Rumors have circulated for decades, but the business of outing long-dead celebrities can be complicated and even harmful.
Apparently, the new rule with biographers is to re-create the kind of closet celebrities stayed in during the era when there were all kinds of professional and personal penalties for daring to come out (an exception is the new Rock Hudson bio ALL THAT HEAVEN ALLOWS by Mark Griffin). Oft-rumored bi-or-gay actors such as Barbara Stanwyck and Spencer Tracy are now written about as thoroughly heterosexual (with Tracy’s latest biographer, James Curtis, doing a long, loud denunciation of gay rumors in the acknowledgements section of allegedly intimate book SPENCER TRACY).
As a corollary to this form of apparent straight-washing, biographers make a public show of sticking out their literary tongues at authors who, for better or worse, write extensively on the subject of deceased closeted actors (prominent among them are Boze Hadleigh, Darwin Porter and Scotty Bowers).
In closing, the podcaster/author balks at too much discussion of “long-dead celebrities” in the midst of doing a series arc debunking the mostly-untrue salacious myths of Kenneth Anger’s first HOLLYWOOD BABYLON volume. And this person is, at the same time, promoting a book which keeps the apparently “complicated” sexual life of its subject quite hetero-simple.

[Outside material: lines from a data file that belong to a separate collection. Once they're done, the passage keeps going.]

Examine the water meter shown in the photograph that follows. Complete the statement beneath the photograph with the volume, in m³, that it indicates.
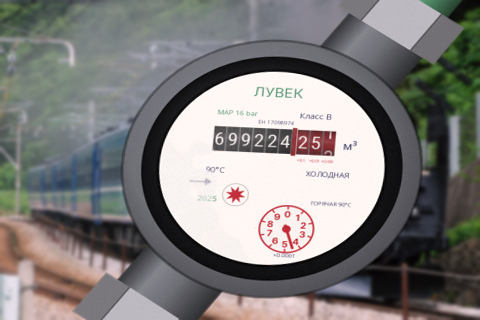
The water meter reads 699224.2514 m³
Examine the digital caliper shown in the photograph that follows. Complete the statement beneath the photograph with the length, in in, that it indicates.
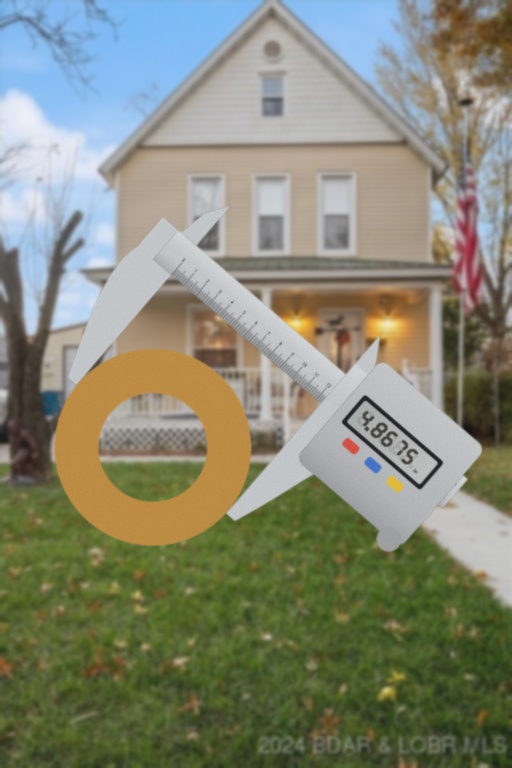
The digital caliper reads 4.8675 in
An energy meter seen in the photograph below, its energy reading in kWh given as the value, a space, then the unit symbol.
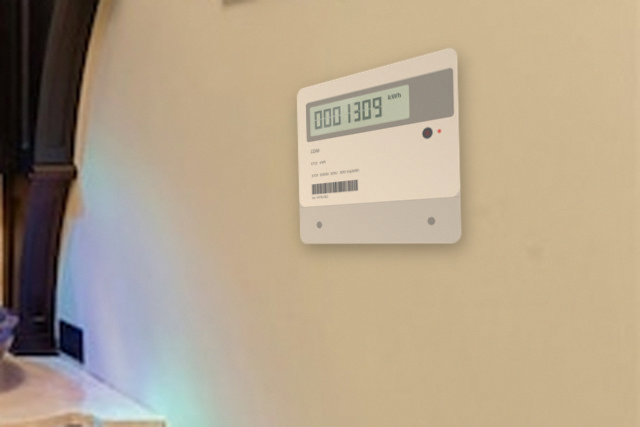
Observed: 1309 kWh
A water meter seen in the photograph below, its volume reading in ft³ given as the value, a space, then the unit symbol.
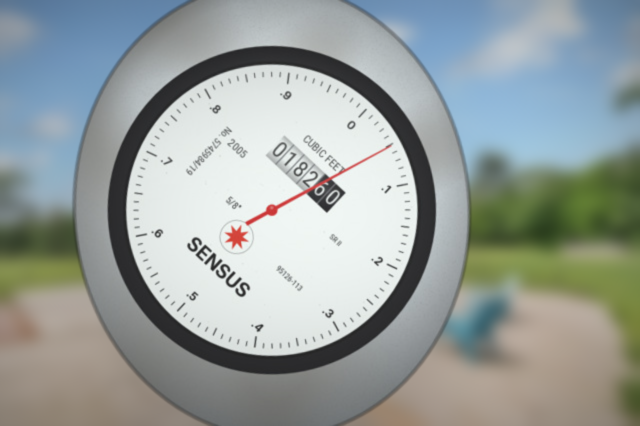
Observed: 18260.05 ft³
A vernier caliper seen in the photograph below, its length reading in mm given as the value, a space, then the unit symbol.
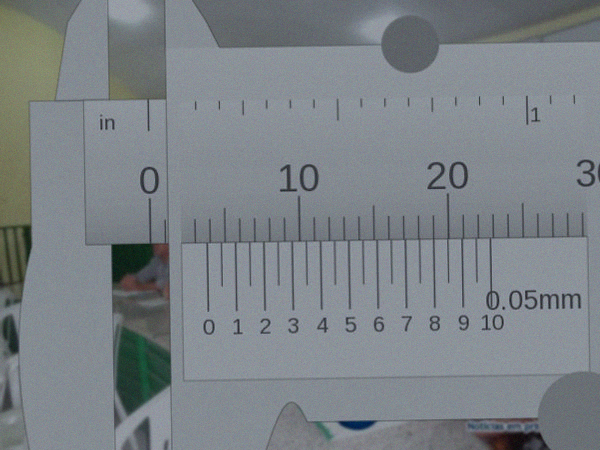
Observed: 3.8 mm
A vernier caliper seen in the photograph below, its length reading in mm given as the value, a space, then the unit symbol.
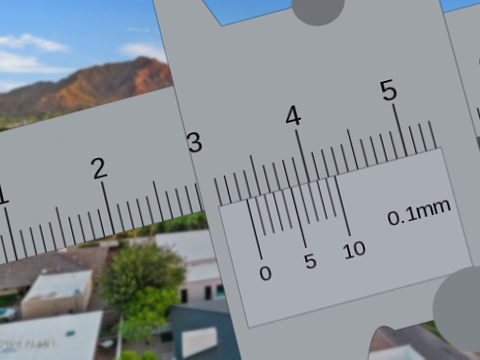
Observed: 33.6 mm
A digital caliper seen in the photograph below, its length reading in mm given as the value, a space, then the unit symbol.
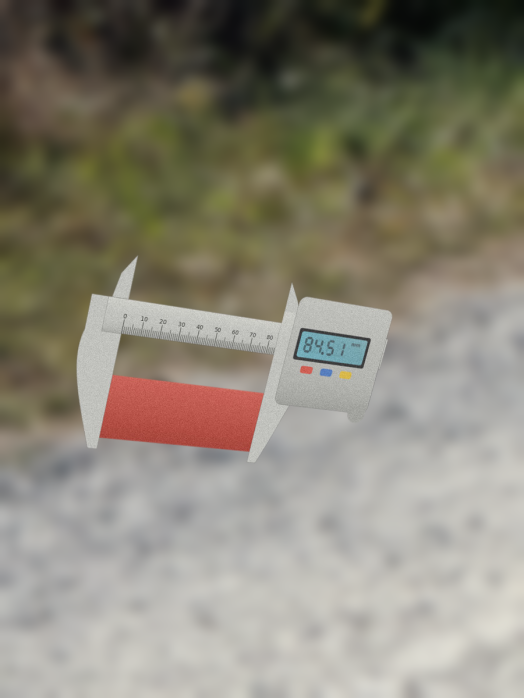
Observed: 84.51 mm
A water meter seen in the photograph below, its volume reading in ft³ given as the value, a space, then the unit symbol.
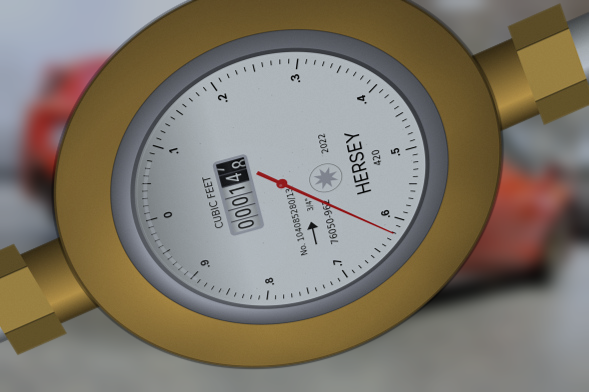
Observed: 147.62 ft³
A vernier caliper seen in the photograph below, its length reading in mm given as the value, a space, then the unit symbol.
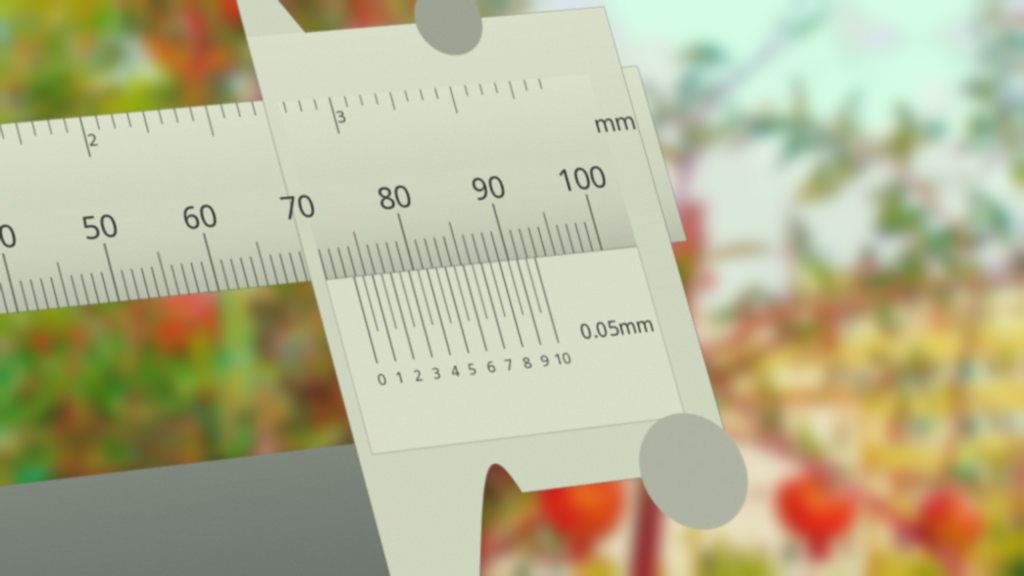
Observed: 73.8 mm
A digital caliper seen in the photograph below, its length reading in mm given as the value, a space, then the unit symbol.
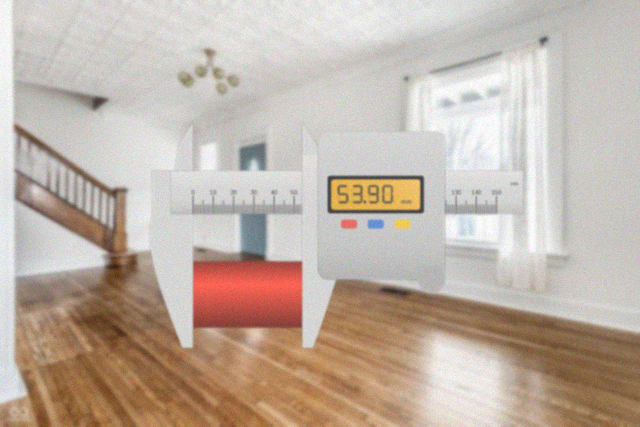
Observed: 53.90 mm
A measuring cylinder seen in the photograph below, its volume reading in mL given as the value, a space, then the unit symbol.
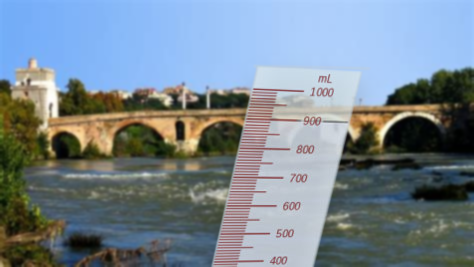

It may be one thing if surviving descendants of a celebrity wish to keep certain private incidents eternally hidden from public/media scrutiny. But it’s quite another for authors to produce inaccurate/accurate within limits (but commercially appealing) history which treats readers as if they’re uniformly infantile bluenoses who want books to be as adoring and stress-free as promotional shorts for TCM.